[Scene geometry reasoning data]
[Start of Attachment]

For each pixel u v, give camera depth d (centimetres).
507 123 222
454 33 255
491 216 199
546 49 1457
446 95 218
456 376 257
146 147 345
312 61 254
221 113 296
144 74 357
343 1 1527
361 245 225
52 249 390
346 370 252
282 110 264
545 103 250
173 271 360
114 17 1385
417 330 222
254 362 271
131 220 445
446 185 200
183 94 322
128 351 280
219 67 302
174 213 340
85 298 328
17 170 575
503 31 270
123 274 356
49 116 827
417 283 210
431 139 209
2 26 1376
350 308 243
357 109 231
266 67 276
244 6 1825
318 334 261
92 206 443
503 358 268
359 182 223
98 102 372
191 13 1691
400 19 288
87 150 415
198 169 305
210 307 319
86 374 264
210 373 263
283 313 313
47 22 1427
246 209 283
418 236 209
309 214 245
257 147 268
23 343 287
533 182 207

[End of Attachment]
[Start of Attachment]

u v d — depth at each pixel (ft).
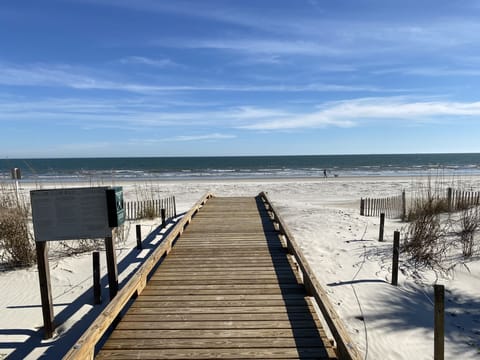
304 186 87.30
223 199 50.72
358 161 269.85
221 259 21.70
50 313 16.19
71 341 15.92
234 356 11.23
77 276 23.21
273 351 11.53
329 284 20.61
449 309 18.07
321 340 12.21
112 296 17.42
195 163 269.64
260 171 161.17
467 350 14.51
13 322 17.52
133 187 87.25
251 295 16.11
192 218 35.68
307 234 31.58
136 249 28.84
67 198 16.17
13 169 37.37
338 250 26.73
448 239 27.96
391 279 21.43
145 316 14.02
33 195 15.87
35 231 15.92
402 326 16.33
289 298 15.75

[End of Attachment]

- [Exercise requirements]: Give only the lines from the one holding "507 123 222" through the one holding "533 182 207", each restated exactly as it appears above.

- [Completed task]:
507 123 222
454 33 255
491 216 199
546 49 1457
446 95 218
456 376 257
146 147 345
312 61 254
221 113 296
144 74 357
343 1 1527
361 245 225
52 249 390
346 370 252
282 110 264
545 103 250
173 271 360
114 17 1385
417 330 222
254 362 271
131 220 445
446 185 200
183 94 322
128 351 280
219 67 302
174 213 340
85 298 328
17 170 575
503 31 270
123 274 356
49 116 827
417 283 210
431 139 209
2 26 1376
350 308 243
357 109 231
266 67 276
244 6 1825
318 334 261
92 206 443
503 358 268
359 182 223
98 102 372
191 13 1691
400 19 288
87 150 415
198 169 305
210 307 319
86 374 264
210 373 263
283 313 313
47 22 1427
246 209 283
418 236 209
309 214 245
257 147 268
23 343 287
533 182 207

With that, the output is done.